Die Widersprechende, der englische Verlag Oxford University Press, konnte sich mit ihrem Widerspruch gegen die deutsche Marke „Oxford Club“ auf der Grundlage ihrer früheren Unionsmarke „Oxford“ vor dem Deutschen Patent- und Markenamt (DPMA) nicht durchsetzen. Das DPMA wies den Widerspruch trotz teilweiser Identität und Ähnlichkeit der Waren zurück. Das DPMA stützte dies darauf, dass die Marke per se über eine nur geringe Unterscheidungskraft verfüge und eine Steigerung derselben in Deutschland gerade nicht belegt worden sei. Die Glaubhaftmachungsmittel, welche die Widersprechende für den Nachweis einer erhöhten Kennzeichnungskraft eingereicht hatte, bezogen sich weitgehend auf die Verwendung ihres Handelsnamens / ihrer Marke „Oxford University Press“. Die Verwendung von „Oxford“ per se als Hinweis auf den Veröffentlichungsort sei nicht als markenmäßige Benutzung anzusehen. Auch bei den vorgelegten Umsatz- und Absatzzahlen werde nicht zwischen der Benutzung von „Oxford“ und „Oxford University Press“ differenziert. Darüber hinaus seien die Zahlen nur auf Großbritannien bezogen. Aufgrund der nur geringen Kennzeichnungskraft der Widerspruchsmarke sei der Zusatz „Club“ ausreichend, um eine Verwechslungsgefahr in schriftlicher, klanglicher und begrifflicher Hinsicht auszuschließen. Der Begriff „Oxford Club“ werde als zusammenhängender Gesamtbegriff verstanden.
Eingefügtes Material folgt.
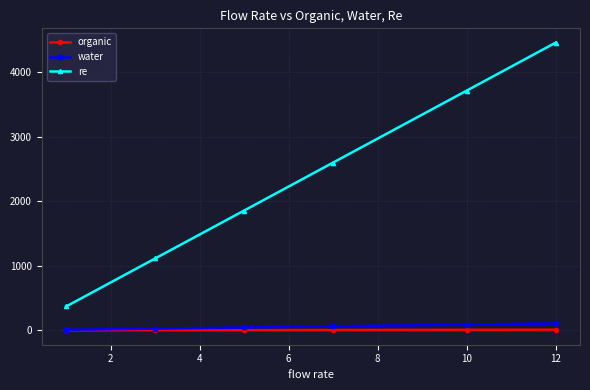

True or false: organic and re cross at least once.

False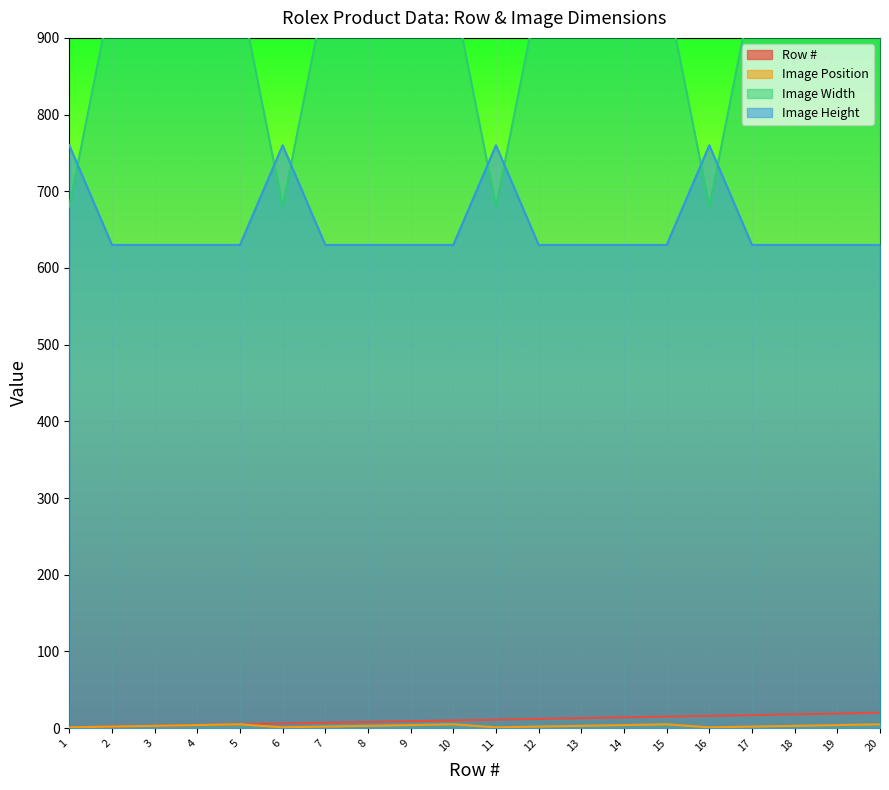

What is the minimum value for Image Width?

680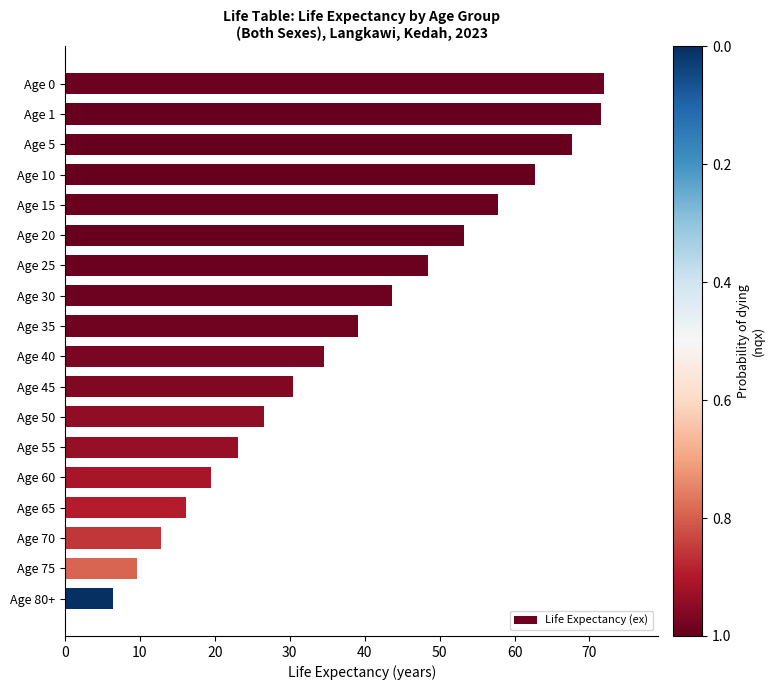

Reading bottom to top, what are all the values shown in this chart?

Age 80+=6.4	Age 75=9.6	Age 70=12.8	Age 65=16.2	Age 60=19.5	Age 55=23.1	Age 50=26.6	Age 45=30.5	Age 40=34.6	Age 35=39.1	Age 30=43.7	Age 25=48.4	Age 20=53.2	Age 15=57.8	Age 10=62.7	Age 5=67.7	Age 1=71.5	Age 0=72.0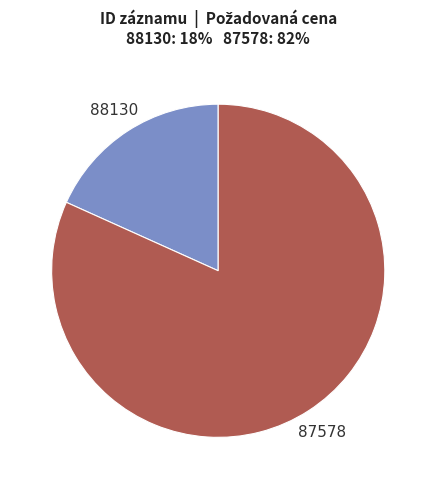

Is it true that 88130 is 18% of the pie?

True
Die Beschwerde der Widersprechenden vor dem Bundespatentgericht blieb ohne Erfolg. Das Bundespatentgericht bestätigte, dass die Marke nur über eine geringe Kennzeichnungskraft verfüge. Der Marke „Oxford“ käme per se keine Unterscheidungskraft zu, da „Oxford“ als große englische Universitätsstadt und Sitz vieler Verlage bekannt sei. Dies werde auch dadurch gestützt, dass sämtliche der von der Widersprechenden zitierten Unionsmarken nur aufgrund erlangter Unterscheidungskraft eingetragen wurden. Marken, die aufgrund erworbener Unterscheidungskraft registriert wurden, verfügten in der Regel über einen normalen Grad der Kennzeichnungskraft. In diesem Fall konnte die Widersprechende jedoch nicht zeigen, dass EUIPO die Entscheidung auf den Nachweis einer intensiven Benutzung in einem Großteil der EU, insbesondere in Deutschland, gestützt hatte. Im Widerspruchsverfahren konnte die Widersprechende nicht glaubhaft machen, dass die Marke „Oxford“ eine normale oder sogar erhöhte Kennzeichnungskraft durch Benutzung in Deutschland erworben hatte.

Entgegen früherer Entscheidungen sprach sich das Bundespatentgericht hier dafür aus, dass das ausschlaggebende Gebiet für die Feststellung der kraft Benutzung erhöhten Unterscheidungskraft das Kollisionsgebiet der Marken, hier also Deutschland, sei. Es könne zwar der Entscheidung in Sachen „be impulsive / Impulse“ des EuGH (Urteil vom 3. September 2015 in der Rechtssache C-125/14) entnommen werden, dass es für die Annahme einer erhöhten Kennzeichnungskraft oder einer Markenbekanntheit ausreichend sei, wenn ein wirtschaftlich bedeutender Teil der Öffentlichkeit mit der Marke vertraut ist, jedoch sei eine intensive Benutzung und ein Bekanntheitsgrad der Marke nur in anderen EU-Ländern sicherlich nicht ausreichend. Das Bundespatentgericht bestätigte, dass die vorgelegten Beweise nicht einen erhöhten Grad an Kennzeichnungskraft in Deutschland stützten und bestätigte die Entscheidung des DPMA auf dieser Grundlage. Die Widersprechende hat bereits Rechtsbeschwerde beim BGH eingelegt. Es bleibt abzuwarten, ob der BGH die Entscheidung bestätigt.